9 Lumentum SQL Interview Questions (Updated 2024)
At Lumentum, SQL is crucial for analyzing manufacturing data and optimizing supply chain efficiencies. That's why Lumentum LOVES to ask SQL query questions in interviews for Data Science, Data Engineering and Data Analytics jobs.
To help you prepare for the Lumentum SQL interview, we've collected 9 Lumentum SQL interview questions – able to solve them?
9 Lumentum SQL Interview Questions
SQL Question 1: Identifying VIP Customers at Lumentum
Lumentum makes optical and photonic products for corporate clients. One crucial customer activity is project initiation, where a customer client starts a new project using Lumentum products. The more projects a client starts, the more valuable they are to the company. A "VIP" client shall be defined as a client company who has started more than 3 projects in a month. Write a SQL query to identify these VIP client companies.
projects Example Input:
| project_id | client_id | start_date | product_id |
|---|---|---|---|
| 1001 | 425 | 06/02/2022 | 25 |
| 1002 | 425 | 06/05/2022 | 12 |
| 1003 | 425 | 06/20/2022 | 37 |
| 1004 | 725 | 06/05/2022 | 610 |
| 1005 | 425 | 06/25/2022 | 12 |
| 1006 | 725 | 07/02/2022 | 25 |
Example Output:
| month | year | client_id |
|---|---|---|
| 6 | 2022 | 425 |
Answer:
SELECT EXTRACT(MONTH FROM start_date) AS month, EXTRACT(YEAR FROM start_date) AS year, client_id FROM projects GROUP BY month, year, client_id HAVING COUNT(project_id) > 3;
The above query works by first extracting the month and year from the project start date. It then groups the data by month, year, and client ID and counts the number of projects each client has started during each month of each year. The HAVING clause filters the data so that only clients who have started more than 3 projects in a month are included in the final result.

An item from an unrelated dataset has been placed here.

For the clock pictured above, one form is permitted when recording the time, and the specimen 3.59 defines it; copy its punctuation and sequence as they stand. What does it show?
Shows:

To solve a related customer analytics question on DataLemur's free online SQL coding environment, try this recently asked Microsoft SQL interview question:
SQL Question 2: Calculate the Average Monthly Sales Volume Per Product
Imagine you're a data analyst at Lumentum, and you're presented with the task of determining the average monthly sales volume per product. Thesales table contains real-time sales data, including the product id, sales volume, and the time of each transaction. Lumentum wants to make sure that their product portfolio is balanced, and they need to make key decisions based on monthly performance of each product. Your task is to write a PostgreSQL query that calculates the total sales volume for each product per month using window functions.
sales Example Input
| transaction_id | transaction_time | product_id | volume |
|---|---|---|---|
| 001 | 2022-06-01 10:00:00 | A1 | 1000 |
| 002 | 2022-06-01 11:00:00 | A2 | 1500 |
| 003 | 2022-06-15 15:00:00 | A1 | 1000 |
| 004 | 2022-07-01 10:00:00 | A1 | 1000 |
| 005 | 2022-07-02 11:00:00 | A2 | 1500 |
| 006 | 2022-07-15 15:00:00 | A2 | 1500 |
Answer
We'll use the SUM() function as a window function here in combination with the OVER() clause and PARTITION BY:
WITH monthly_sales AS ( SELECT product_id, DATE_TRUNC('month', transaction_time) AS month, volume FROM sales ) SELECT product_id, month, SUM(volume) OVER (PARTITION BY product_id, month) AS monthly_volume FROM monthly_sales ORDER BY product_id, month;
This query first generates a Common Table Expression (CTE) monthly_sales where it extracts the month from the transaction time and selects the product id and volume. Then, it calculates the monthly sales volume per product using the window SUM() function and sorts the result by product id and month. The PARTITION BY clause categorizes the data into partitions based on product id and month, and the SUM() function is applied to each of these partitions separately.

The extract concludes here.